Self-affirmation theory begins with the idea that we are motivated to maintain integrity of the self. When self integrity is threatened, we often respond with cognitive defensive strategies that reduce the influence of the threat (e.g. dismissing the information at hand). An alternative response is to affirm alternative sources of self integrity. However, the self affirmations that Steele and subsequent authors describe are not the kind many people think of (i.e. repeating “I’m wonderful” over and over). Moreover, some authors have cautioned against the careless use of “positive affirmations”. People with low self esteem are often harmed rather than healed when asked to use inappropriate affirmations (where they discount the affirmation as implausible). Focusing on positive experiences or aspects of the self are more appropriate, more generally (interestingly, one study has shown that affirming personal values can provide a buffer against stress).
But what about the idea that self affirmations can lead to positive future change? How does reflecting on past positive experience influence future behavior? Do affirmations related to future goals really work? While there are answers to these questions, the answers are complex in that there is overlap between different cognitive and neurological systems.

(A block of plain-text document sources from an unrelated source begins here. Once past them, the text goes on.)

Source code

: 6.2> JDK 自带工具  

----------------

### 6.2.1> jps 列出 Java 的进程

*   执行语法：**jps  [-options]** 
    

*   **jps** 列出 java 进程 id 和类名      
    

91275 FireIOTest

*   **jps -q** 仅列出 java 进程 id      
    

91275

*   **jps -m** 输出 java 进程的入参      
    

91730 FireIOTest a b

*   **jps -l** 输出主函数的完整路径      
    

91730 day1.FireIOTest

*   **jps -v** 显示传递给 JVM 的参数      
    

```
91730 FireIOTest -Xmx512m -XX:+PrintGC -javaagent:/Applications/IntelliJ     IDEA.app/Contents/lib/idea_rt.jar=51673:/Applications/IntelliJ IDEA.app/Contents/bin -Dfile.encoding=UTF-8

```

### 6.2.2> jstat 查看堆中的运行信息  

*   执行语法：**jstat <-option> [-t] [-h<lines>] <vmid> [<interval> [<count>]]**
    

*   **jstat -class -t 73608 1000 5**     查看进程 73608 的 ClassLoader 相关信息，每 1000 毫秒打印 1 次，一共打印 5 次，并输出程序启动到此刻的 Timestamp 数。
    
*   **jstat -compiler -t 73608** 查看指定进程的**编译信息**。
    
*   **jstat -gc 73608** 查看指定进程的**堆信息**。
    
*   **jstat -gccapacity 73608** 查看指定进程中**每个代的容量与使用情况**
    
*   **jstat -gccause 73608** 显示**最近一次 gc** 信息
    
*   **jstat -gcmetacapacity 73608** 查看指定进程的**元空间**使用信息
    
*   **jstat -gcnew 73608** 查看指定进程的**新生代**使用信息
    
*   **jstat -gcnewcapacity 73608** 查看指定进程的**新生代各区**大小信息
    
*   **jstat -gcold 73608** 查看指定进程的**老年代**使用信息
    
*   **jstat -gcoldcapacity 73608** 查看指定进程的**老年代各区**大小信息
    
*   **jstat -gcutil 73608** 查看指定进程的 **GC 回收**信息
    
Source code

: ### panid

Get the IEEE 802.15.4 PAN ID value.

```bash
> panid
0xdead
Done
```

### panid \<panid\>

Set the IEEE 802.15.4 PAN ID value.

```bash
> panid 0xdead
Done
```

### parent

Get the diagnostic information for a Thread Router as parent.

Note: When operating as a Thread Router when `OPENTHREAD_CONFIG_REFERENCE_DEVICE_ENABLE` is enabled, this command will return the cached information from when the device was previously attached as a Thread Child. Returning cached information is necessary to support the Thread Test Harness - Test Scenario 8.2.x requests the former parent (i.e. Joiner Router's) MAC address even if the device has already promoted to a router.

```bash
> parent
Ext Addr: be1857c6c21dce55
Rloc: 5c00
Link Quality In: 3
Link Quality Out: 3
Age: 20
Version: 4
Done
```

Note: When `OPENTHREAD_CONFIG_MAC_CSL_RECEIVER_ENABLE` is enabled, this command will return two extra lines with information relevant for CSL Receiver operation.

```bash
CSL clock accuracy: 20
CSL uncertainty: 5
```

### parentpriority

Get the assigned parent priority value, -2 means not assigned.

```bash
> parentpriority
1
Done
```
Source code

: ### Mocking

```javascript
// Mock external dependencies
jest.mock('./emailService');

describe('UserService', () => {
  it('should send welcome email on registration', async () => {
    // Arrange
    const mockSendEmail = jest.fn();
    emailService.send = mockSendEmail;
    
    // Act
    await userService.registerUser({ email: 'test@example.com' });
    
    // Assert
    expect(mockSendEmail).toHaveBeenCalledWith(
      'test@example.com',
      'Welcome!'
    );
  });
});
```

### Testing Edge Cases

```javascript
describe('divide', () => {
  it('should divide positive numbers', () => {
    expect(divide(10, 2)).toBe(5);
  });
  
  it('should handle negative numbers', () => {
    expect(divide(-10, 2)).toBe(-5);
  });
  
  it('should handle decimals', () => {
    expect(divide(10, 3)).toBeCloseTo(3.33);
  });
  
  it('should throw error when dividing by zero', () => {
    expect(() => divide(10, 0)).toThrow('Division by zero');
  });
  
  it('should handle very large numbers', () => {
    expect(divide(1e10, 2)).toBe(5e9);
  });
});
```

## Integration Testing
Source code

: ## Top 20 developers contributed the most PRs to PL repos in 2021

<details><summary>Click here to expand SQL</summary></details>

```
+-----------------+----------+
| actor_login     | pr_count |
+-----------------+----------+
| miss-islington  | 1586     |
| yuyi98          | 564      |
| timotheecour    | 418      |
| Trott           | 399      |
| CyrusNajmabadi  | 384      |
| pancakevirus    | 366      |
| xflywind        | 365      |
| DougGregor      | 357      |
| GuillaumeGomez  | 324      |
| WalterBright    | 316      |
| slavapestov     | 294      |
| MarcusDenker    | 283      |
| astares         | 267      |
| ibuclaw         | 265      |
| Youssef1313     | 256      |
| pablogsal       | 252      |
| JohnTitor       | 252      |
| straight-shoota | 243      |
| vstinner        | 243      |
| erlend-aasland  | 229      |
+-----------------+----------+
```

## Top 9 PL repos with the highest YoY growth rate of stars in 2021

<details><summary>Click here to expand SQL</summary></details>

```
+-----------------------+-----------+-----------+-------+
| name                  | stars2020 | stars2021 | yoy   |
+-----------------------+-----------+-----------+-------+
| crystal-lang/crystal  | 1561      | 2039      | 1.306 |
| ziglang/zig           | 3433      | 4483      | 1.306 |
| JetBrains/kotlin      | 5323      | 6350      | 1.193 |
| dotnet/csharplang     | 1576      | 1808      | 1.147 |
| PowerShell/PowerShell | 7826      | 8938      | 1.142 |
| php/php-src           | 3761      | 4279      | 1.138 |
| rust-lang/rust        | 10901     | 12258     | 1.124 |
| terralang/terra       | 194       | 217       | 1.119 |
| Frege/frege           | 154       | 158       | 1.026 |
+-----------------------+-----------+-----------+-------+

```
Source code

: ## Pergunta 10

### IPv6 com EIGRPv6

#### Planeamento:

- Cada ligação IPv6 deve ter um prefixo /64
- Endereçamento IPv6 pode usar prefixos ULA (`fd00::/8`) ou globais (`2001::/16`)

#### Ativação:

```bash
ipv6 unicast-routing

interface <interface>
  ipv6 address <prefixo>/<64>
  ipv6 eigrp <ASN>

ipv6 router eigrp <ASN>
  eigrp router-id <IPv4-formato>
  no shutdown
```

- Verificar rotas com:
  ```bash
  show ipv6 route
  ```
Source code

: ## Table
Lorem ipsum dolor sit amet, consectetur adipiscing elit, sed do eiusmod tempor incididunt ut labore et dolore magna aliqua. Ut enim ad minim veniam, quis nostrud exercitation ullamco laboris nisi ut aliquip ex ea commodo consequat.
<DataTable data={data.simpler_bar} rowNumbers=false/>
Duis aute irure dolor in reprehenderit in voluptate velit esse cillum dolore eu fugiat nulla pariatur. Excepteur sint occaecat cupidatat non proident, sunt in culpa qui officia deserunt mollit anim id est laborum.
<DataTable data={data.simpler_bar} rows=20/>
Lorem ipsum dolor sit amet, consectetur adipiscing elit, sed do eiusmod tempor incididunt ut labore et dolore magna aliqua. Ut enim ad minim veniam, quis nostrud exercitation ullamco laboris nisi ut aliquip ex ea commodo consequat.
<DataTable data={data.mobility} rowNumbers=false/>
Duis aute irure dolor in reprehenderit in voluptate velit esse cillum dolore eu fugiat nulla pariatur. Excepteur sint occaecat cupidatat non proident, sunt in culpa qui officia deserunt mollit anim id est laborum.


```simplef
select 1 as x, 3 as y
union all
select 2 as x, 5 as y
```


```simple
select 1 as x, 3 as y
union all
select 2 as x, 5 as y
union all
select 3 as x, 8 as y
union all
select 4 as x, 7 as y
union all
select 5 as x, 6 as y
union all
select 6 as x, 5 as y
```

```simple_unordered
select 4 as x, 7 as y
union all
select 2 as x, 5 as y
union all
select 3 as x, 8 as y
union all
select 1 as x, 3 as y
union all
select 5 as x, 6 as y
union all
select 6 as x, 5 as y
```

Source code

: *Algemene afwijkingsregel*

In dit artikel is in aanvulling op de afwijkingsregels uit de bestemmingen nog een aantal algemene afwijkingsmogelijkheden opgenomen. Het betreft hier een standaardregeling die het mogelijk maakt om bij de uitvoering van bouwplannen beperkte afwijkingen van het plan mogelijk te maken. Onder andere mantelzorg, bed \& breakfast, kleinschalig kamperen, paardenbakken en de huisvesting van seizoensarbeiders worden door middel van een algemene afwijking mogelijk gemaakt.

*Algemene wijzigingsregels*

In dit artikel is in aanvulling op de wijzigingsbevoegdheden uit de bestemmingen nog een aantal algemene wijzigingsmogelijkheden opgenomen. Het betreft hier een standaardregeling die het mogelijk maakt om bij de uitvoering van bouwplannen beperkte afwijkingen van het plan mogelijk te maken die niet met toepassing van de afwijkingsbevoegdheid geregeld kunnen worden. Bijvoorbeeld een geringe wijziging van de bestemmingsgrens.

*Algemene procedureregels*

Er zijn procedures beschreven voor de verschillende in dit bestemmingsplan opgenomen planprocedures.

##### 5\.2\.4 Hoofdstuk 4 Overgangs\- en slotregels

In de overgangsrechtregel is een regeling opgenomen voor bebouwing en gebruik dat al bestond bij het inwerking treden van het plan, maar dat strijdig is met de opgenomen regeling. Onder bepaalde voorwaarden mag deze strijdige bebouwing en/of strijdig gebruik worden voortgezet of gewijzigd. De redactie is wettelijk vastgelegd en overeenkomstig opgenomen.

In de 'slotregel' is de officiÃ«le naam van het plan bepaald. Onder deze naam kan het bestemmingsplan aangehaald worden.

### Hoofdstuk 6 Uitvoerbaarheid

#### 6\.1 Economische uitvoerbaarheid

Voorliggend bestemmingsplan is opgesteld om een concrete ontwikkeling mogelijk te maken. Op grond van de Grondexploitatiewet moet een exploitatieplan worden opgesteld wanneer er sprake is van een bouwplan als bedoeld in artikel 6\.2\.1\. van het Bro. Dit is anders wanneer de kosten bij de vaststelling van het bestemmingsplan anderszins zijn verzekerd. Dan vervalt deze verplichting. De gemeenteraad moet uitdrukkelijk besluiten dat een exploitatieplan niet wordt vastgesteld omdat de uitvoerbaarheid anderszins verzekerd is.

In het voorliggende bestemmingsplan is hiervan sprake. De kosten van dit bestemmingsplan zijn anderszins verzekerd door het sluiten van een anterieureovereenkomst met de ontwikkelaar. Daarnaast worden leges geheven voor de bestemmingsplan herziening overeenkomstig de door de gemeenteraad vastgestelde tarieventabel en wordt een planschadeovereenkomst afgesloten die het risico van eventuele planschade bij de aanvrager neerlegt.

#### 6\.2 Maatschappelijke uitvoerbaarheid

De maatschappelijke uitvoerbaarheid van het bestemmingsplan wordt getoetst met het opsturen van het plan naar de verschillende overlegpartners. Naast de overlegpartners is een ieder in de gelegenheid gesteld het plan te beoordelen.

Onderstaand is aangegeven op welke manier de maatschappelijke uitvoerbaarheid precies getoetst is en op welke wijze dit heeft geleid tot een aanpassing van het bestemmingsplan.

Affirmations (both retrospective and future focused) require that we tap into our memory banks. Memory retrieval is required for both retrospective affirmations and future thought. Simply remembering a positive experience results in the release of that “feel good” neurotransmitter, dopamine. Recent research suggests that the act of remembering leads to forgetting, and moreover there is much research on active forgetting. Past experiences that might interfere with an individual’s attempt to change his or her negative self image can be eradicated. Hence, retroactive affirmations are easier when traumatic memories have been “deleted”.
Moreover, I’ve talked previously about how fragile our memories are, and how we can concoct memories of events that did not take place. I believe that future focused affirmations have the potential to create “new memories” (read more here and here). Add to that some research that suggests that affirmations could become “addictive”. Just as recalling happy memories makes you feel happy, future focused positive affirmations also appear to make you happy.
I have just touched the surface. Neurological evidence for the many of the tenets of self-affirmation is mounting (recently the anterior cingulate cortex was linked to cognitive dissonance, one of the primary mechanisms underpinning self integrity). We no longer have to rely on theoretical psychological models. Neuroscience and neuroimaging research has begun to uncover the mechanisms behind these theoretical Exciting times.